My best advice to any serious author who wants and needs publicity is to always plan months in advance for important events. Many venues, such as libraries, plan their schedules about four months in advance, so it’s best to contact many places five or six months in advance with proposals.
It’s important to graciously accept a chance to speak. As a writer, I am not picky, and I make it a rule to try to accept all invitations, as each one often leads to something bigger. This attitude is just good PR. If you truly believe in yourself and your book, share yourself and your book with others.
Don’t under any circumstances act like a Prima Donna and be difficult to work with. I remember long ago, in the mid-90s, I hosted a radio poetry program on public broadcasting. It amazed me how some poets acted as if they were celebrities who needed to be accommodated at all costs.
One poet told me emphatically that she didn’t want to discuss certain things on my show. She never bothered to ask me what I wanted to discuss. What a pain! As someone who has sought publicity for my own books for nearly thirty years, I am experienced and polite enough not to dictate what I want to discuss. I do what is needed by the host, unless I feel inexperienced to discuss a certain area. If so, I say so.
My point is, exercise “good business and social skills” in dealing with prospective interviewers or book reviewers. Why would anyone invite you back for more or recommend you to others if you are difficult to work with?
I always make myself available and cheerfully accept an invitation, asking the host or reviewer or interviewer how I can help them to help me produce a good program or good review. Do they want me to provide some interview questions that they can use? A lot of interviewers do.
On my radio program, I interviewed a poet who tried to match wits with me, and even told me I didn’t know what I was talking about. How rude to go on someone’s show and try to embarrass her. Needless to say, I have shunned her ever since. And this rude and gauche person even tried to befriend me on Facebook twenty years later! Of course, I didn’t respond. (I have come to learn that she deals with everyone she comes in contact with in much the same manner.)
Keep in mind that you are not a unique author. No one is unique. You can joke about being unique in a lighthearted way with friends, if you wish, but make sure everyone can tell you are joking.

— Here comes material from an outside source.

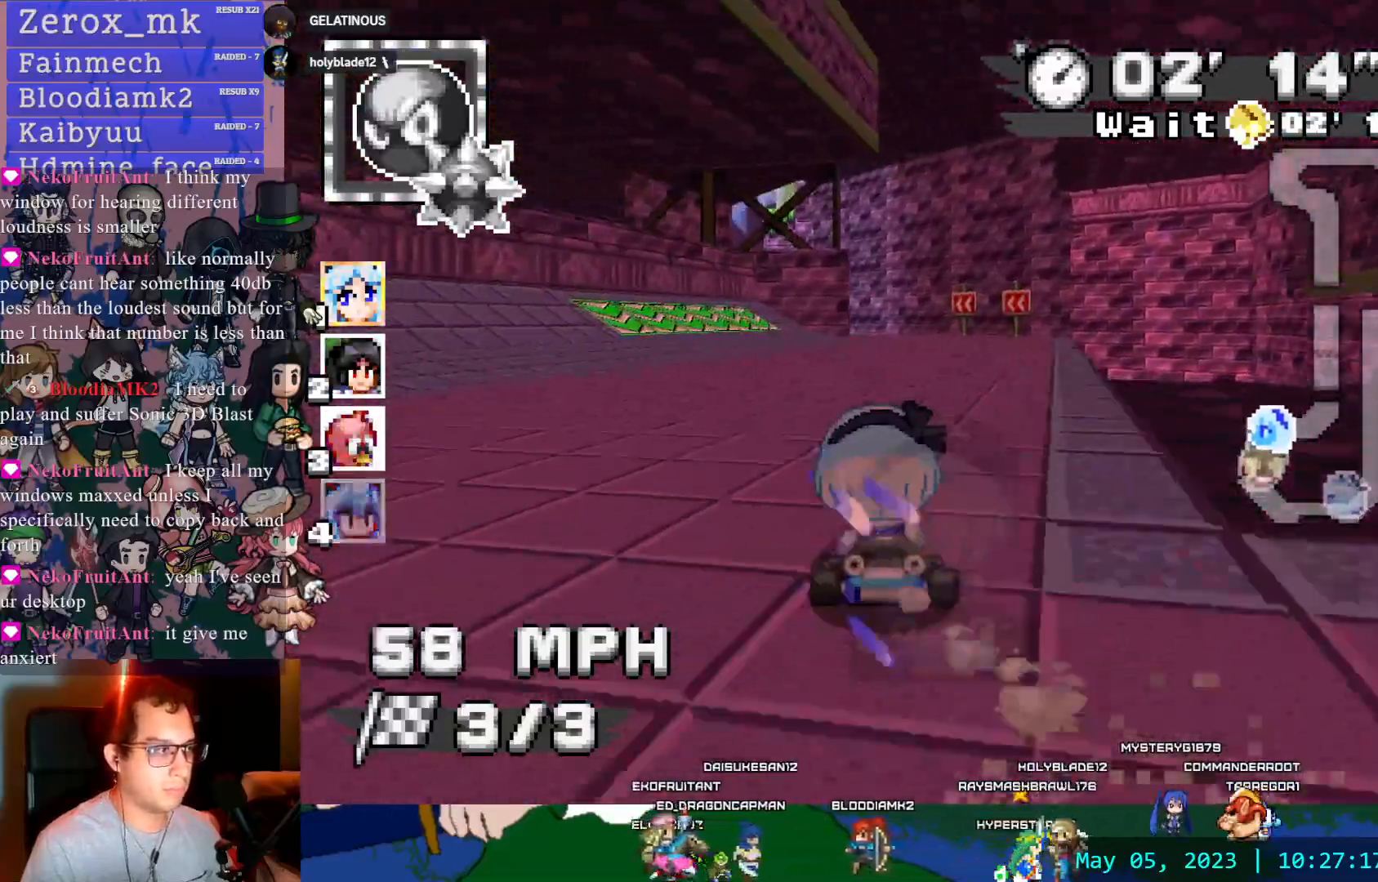
{"buttons": ["CROSS", "R1"], "left_stick": "center", "right_stick": "center", "events": [[17, "R1", "down"], [183, "left_stick", "down-right"], [400, "left_stick", "center"]]}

Still another anecdote: On my radio program, one poet contacted me who didn’t realize it was his responsibility to provide me with a copy of his book. He told me I could “go to the bookstore and look at the book”! Goodness, not only was this very impolite and unprofessional, but wouldn’t one want you to have a copy of one’s book so he could be interviewed and asked relevant and intelligent questions? This is the type of behavior that gives some authors a bad name. It doesn’t even pass the test of common sense.
Anytime you approach someone you want something from, doesn’t it make sense to bend over backwards to accommodate them? When you first contact them about reviewing your book or appearing on their show, tell them that you are mailing off a copy of your book. They should be extended that courtesy.
(Actually, be sure to ask them if they review books, if they are editors. Sometimes, editors who formerly reviewed books, have stopped doing it, because it is running into too much time for them, or they can no longer find reviewers to review them.)
If you keep the above points in mind, you should be on your way to getting invited and getting referred to others for publicity purposes.
Now, during the book-buying season, see if you can’t scare up some last minute appearances. I often tell prospects that if one of their author-guests gets sick at the last minute, I can fill in and speak or be interviewed on a show. This works, too.